◆ **Page excerpt**:
________________________

Manufacturers that achieve best-in-class performance for quoting and costing have one key differentiator from companies that lag behind: the leaders treat quoting and costing as a mission-critical, enterprise-class function within their organization. The laggards do not.

When it comes to business process improvement, what does it mean for a function to be mission critical? First and foremost, it means that the company recognizes that the costing function is extremely important to its ongoing success. Additionally, any interruption in costing operations would constitute a serious failure on the part of the company and, if prolonged, could endanger its future as a profitable enterprise.

For companies that bid several new jobs within a year – and especially for those quoting and bidding on dozens (or even hundreds!) of jobs during this time period – costing and quoting fit these criteria. Yet many of these companies still treat costing and estimating as if the functions were not very important.

Common Scenarios in Quoting and Costing

It’s very common for manufacturers – even Tier 1 automotive suppliers – to use Excel for costing and quoting activities. The result is that valuable data is dispersed across the company in separate data silos. In other words, departments, divisions, and different regions of the world calculate costs differently and the data is not structured in a manner to be used in a repeatable model – data is used one time to complete a quote, and the older the quote (and underlying data), the less value it contains.

________________________

◆ **Records shown**:
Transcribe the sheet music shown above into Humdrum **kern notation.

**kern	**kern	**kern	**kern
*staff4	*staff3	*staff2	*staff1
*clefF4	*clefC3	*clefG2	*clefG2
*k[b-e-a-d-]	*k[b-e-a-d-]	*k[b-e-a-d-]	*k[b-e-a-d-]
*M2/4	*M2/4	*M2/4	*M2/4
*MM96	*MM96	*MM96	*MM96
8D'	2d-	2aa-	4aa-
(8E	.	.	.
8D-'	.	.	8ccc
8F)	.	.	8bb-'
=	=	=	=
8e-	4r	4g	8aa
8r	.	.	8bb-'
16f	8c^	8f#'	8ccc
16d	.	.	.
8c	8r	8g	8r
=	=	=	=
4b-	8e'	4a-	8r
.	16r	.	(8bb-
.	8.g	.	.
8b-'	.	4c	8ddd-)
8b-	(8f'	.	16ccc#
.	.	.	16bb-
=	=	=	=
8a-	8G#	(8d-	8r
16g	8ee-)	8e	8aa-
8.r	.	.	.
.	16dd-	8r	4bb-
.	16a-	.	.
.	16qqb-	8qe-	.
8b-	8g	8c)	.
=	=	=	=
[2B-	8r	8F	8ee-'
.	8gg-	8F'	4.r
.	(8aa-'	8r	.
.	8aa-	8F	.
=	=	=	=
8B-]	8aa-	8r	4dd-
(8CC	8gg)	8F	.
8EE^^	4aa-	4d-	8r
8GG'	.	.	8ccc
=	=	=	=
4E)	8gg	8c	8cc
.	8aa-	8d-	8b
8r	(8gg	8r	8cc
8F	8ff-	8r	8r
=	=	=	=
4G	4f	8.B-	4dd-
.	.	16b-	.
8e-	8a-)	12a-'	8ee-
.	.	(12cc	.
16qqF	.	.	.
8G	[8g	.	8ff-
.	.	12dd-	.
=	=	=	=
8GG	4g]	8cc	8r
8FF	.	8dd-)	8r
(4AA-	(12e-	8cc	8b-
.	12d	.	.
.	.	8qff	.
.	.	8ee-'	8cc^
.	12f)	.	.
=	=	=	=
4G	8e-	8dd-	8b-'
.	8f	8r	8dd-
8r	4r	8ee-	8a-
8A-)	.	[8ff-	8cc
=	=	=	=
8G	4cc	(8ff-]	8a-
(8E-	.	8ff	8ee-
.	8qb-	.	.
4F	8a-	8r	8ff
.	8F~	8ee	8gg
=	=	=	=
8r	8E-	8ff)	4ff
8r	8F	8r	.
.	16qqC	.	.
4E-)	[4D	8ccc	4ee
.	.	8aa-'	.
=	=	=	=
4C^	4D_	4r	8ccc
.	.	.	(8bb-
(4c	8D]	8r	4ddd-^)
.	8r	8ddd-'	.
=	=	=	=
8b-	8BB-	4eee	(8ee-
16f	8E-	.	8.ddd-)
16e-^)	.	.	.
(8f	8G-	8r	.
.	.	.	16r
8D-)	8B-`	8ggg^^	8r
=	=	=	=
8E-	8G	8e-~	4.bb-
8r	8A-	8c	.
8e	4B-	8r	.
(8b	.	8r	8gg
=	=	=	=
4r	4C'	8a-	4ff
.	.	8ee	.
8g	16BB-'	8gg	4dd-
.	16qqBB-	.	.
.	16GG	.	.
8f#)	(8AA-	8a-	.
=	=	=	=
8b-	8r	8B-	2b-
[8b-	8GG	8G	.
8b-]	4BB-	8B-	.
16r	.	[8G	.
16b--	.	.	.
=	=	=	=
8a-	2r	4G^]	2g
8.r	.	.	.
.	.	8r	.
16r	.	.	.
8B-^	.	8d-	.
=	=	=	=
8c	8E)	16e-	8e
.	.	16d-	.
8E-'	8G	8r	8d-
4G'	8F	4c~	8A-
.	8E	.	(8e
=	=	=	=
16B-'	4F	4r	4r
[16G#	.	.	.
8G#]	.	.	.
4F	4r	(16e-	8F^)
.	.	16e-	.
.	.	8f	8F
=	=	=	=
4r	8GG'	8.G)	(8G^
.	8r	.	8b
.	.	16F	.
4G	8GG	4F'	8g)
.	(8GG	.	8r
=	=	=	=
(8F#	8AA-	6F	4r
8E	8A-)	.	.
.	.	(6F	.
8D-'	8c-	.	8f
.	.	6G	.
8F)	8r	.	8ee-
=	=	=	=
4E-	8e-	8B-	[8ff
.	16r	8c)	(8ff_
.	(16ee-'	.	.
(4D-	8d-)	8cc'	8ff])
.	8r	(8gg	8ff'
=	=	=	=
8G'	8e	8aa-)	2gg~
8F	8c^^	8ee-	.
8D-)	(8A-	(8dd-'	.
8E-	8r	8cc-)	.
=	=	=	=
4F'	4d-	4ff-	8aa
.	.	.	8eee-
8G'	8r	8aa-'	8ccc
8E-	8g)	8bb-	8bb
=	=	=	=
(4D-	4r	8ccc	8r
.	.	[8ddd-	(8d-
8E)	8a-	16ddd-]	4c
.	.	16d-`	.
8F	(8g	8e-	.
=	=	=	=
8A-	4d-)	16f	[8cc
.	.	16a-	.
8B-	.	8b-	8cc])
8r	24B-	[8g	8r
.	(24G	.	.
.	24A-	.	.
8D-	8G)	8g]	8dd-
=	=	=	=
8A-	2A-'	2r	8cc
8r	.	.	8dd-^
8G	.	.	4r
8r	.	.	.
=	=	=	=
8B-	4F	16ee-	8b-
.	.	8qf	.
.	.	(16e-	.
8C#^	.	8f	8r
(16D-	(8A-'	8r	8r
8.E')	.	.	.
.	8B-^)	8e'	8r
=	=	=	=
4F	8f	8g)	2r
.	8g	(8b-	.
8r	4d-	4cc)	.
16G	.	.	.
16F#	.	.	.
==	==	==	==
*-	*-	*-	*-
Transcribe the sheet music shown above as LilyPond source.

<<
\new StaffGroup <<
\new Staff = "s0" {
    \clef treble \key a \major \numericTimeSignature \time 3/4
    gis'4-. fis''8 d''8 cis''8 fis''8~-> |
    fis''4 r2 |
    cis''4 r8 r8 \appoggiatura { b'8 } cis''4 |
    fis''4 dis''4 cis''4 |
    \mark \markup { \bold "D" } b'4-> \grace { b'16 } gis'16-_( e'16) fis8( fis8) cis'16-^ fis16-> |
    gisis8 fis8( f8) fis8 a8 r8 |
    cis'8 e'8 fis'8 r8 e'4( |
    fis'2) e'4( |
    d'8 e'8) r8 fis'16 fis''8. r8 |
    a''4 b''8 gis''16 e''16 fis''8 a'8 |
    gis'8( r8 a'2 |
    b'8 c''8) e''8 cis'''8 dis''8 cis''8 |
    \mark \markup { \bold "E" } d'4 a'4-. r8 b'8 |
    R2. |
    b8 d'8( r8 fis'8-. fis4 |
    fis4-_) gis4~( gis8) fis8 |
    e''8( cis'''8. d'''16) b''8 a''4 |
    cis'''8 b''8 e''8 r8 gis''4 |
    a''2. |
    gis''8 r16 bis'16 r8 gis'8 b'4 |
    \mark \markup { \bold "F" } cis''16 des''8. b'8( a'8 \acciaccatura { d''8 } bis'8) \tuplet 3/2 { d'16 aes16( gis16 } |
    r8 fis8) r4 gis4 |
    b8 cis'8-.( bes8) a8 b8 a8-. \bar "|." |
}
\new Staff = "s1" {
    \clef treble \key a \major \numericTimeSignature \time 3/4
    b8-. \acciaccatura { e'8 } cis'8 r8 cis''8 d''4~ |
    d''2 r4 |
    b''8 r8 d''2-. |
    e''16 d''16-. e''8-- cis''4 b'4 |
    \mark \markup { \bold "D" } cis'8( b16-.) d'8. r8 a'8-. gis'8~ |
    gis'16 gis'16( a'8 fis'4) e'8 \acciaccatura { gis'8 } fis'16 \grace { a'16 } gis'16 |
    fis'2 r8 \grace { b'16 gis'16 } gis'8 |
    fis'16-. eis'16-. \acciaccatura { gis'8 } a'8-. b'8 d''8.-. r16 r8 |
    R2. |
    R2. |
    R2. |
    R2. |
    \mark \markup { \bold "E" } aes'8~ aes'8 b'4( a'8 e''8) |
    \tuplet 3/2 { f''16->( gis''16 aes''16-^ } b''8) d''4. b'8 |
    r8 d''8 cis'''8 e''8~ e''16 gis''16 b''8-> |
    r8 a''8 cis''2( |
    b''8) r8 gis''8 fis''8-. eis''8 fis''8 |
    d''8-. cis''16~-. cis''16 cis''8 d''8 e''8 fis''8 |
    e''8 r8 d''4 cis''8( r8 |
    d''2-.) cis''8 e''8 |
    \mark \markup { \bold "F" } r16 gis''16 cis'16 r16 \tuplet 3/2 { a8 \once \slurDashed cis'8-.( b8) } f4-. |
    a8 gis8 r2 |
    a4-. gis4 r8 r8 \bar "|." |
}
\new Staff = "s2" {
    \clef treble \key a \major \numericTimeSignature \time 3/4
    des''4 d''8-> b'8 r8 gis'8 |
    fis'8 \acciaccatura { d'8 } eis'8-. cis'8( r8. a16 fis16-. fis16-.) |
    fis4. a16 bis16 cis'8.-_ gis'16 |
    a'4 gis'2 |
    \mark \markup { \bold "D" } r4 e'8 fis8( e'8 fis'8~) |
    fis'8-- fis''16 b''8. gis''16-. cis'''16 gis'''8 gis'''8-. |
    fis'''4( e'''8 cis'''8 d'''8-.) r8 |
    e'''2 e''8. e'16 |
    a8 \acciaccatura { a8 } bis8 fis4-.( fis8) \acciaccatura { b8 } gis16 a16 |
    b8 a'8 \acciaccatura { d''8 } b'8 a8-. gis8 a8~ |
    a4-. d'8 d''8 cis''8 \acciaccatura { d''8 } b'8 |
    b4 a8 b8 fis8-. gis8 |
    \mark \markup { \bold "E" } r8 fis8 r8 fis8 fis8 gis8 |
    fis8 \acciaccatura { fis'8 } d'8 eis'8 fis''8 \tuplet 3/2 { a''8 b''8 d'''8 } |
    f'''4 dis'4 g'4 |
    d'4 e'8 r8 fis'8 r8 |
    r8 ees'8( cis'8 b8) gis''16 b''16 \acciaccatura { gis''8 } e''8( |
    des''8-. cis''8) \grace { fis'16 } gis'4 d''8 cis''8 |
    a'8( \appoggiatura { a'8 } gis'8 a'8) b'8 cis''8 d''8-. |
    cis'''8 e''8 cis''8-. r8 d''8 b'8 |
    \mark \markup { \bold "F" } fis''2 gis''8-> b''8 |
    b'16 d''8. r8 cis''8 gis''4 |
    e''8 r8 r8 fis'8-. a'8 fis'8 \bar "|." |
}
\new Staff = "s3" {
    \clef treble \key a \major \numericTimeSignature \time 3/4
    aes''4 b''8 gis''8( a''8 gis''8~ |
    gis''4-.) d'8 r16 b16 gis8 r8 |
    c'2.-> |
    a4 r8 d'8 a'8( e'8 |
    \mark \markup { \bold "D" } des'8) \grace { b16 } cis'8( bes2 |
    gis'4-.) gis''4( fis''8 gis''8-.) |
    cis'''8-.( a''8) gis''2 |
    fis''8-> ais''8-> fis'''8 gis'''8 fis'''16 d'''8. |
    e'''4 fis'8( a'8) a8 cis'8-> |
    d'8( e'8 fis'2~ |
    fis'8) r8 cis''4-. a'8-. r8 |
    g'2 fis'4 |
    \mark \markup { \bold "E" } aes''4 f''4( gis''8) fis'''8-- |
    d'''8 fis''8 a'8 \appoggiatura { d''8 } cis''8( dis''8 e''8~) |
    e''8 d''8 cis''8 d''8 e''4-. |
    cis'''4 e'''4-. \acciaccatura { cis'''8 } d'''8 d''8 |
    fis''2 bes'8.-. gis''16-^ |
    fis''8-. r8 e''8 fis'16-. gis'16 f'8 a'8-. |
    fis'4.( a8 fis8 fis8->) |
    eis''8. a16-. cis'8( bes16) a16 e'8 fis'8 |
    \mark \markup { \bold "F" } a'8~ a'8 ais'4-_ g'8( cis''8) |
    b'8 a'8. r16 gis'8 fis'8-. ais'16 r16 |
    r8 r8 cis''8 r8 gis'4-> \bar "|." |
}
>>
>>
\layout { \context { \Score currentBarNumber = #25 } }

________________________

◆ **Tasks to perform**:
(a) In the passage on quoting and costing, restate the part starting with "Manufacturers that achieve" and going on through "laggards do not.", replacing "best-in-class" with "top-tier".
(b) According to the passage on quoting and costing, what tool do many manufacturers, including Tier 1 automotive suppliers, commonly use for costing and quoting?

◆ **The results**:
(a)
Manufacturers that achieve top-tier performance for quoting and costing have one key differentiator from companies that lag behind: the leaders treat quoting and costing as a mission-critical, enterprise-class function within their organization. The laggards do not.

(b) Excel.